Assigned task:
Please output exactly the part of the records below that opens with the line containing "left elbow: (597, 363)" and closes with the line containing "right ankle: (143, 361)", both lines included, and nothing else.

[Source records]
BEGIN

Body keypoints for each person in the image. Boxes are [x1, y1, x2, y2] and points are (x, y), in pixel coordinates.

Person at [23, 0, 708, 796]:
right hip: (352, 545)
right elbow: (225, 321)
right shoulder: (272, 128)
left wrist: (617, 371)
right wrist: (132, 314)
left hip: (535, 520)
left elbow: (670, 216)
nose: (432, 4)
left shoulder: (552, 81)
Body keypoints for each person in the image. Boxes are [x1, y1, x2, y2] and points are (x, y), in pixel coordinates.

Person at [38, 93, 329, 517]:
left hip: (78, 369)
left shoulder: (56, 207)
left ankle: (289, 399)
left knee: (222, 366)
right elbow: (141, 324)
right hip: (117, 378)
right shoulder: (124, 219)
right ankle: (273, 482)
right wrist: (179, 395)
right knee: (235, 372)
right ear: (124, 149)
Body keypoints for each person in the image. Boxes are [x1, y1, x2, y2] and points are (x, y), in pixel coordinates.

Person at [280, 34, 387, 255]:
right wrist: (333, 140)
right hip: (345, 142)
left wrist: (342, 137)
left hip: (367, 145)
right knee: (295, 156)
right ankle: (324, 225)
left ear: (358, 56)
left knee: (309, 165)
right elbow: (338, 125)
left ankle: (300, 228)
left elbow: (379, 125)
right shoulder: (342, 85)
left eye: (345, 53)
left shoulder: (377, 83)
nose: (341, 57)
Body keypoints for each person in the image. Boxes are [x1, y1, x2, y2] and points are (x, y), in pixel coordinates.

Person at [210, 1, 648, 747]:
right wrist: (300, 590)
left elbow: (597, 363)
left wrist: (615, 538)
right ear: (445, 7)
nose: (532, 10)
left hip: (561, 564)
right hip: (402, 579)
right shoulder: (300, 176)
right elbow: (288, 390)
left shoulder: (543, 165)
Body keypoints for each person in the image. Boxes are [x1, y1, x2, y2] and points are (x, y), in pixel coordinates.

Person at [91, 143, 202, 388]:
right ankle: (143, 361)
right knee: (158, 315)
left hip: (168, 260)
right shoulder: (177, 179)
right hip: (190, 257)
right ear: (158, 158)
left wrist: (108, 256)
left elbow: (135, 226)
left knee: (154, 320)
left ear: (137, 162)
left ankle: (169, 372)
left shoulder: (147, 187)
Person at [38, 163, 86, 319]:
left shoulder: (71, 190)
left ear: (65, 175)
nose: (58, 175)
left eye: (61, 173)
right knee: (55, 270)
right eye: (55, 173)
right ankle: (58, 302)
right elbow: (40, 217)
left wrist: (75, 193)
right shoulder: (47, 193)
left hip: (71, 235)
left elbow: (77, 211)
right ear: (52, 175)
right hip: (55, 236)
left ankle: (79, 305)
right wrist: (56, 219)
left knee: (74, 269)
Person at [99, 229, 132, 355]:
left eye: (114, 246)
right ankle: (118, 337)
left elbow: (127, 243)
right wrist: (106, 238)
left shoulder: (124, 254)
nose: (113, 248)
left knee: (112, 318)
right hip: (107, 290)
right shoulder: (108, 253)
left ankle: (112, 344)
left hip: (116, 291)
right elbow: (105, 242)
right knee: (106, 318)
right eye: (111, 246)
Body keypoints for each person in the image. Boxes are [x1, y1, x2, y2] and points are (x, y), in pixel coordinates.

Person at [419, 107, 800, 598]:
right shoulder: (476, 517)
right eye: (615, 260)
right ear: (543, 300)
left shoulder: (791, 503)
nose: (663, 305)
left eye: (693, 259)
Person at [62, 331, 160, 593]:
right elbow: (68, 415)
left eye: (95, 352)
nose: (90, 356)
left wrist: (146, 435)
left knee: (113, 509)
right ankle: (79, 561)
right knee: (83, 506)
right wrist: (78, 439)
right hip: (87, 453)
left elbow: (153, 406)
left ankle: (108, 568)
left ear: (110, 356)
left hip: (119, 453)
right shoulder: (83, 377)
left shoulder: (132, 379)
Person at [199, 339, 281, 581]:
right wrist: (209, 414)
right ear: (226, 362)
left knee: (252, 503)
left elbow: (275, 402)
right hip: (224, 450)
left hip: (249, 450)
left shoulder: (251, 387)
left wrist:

END
BEGIN

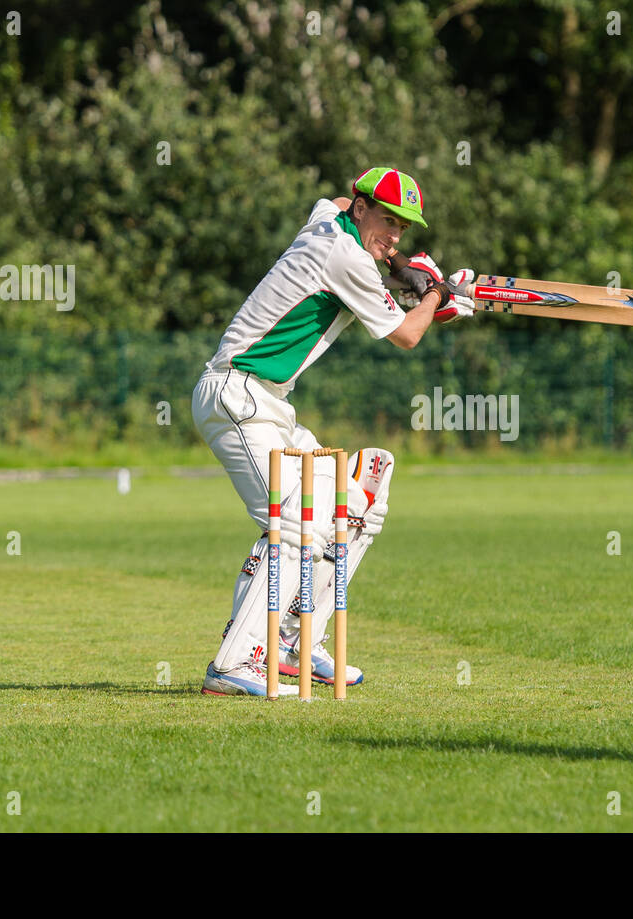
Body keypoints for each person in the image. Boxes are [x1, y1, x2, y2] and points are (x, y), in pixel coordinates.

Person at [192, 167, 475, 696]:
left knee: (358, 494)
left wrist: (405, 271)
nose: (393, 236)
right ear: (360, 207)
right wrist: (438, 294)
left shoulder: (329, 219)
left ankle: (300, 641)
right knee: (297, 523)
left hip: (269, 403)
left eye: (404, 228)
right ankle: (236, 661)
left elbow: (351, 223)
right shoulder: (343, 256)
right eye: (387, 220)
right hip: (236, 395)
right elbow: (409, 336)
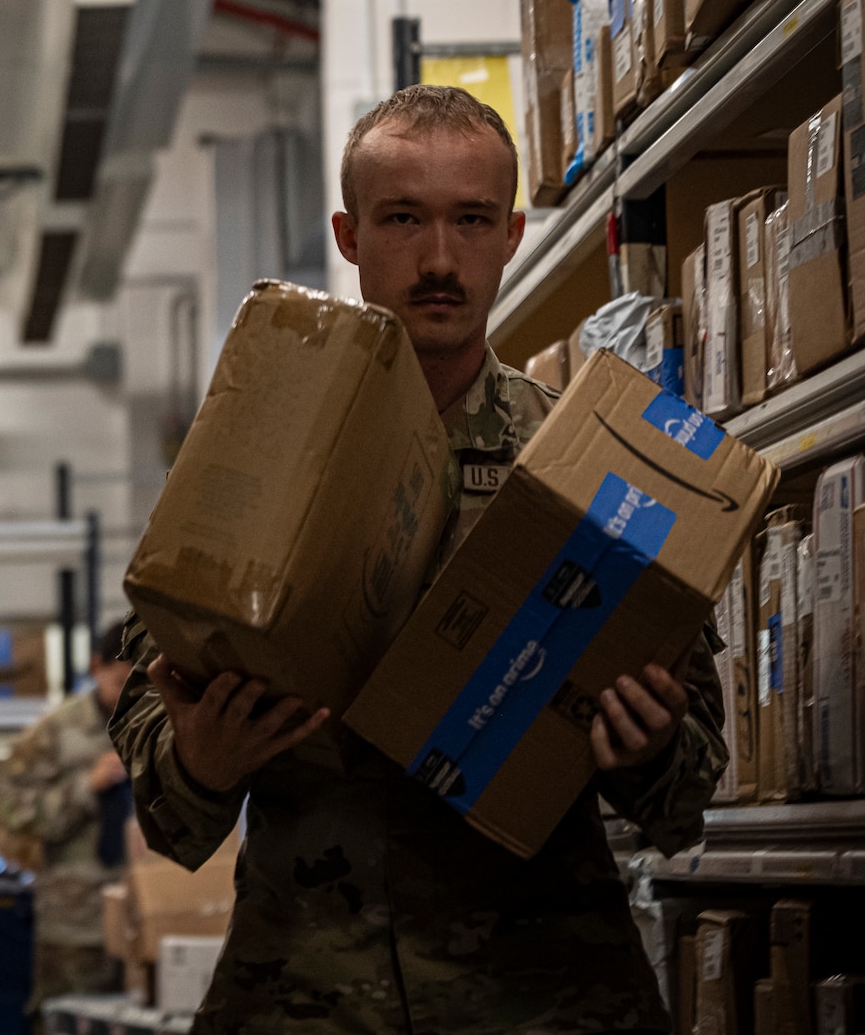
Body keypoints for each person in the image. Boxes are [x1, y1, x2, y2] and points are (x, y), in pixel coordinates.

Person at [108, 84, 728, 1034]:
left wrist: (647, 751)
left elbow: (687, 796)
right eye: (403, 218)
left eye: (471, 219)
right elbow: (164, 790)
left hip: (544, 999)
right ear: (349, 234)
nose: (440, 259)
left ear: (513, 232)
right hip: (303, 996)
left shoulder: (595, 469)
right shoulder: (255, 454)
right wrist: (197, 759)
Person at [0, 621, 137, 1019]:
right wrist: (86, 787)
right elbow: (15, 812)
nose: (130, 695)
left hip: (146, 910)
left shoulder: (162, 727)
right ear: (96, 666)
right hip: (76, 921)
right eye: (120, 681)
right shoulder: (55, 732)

END

Solution to this exercise:
left elbow: (597, 363)
left wrist: (615, 538)
right ear: (445, 7)
nose: (532, 10)
left hip: (561, 564)
right hip: (402, 579)
right shoulder: (300, 176)
right elbow: (288, 390)
left shoulder: (543, 165)
Body keypoints for each person in the image. Boxes are [x1, y1, x2, y2] and points are (x, y), in pixel coordinates.

Person at [91, 143, 202, 388]:
right ankle: (143, 361)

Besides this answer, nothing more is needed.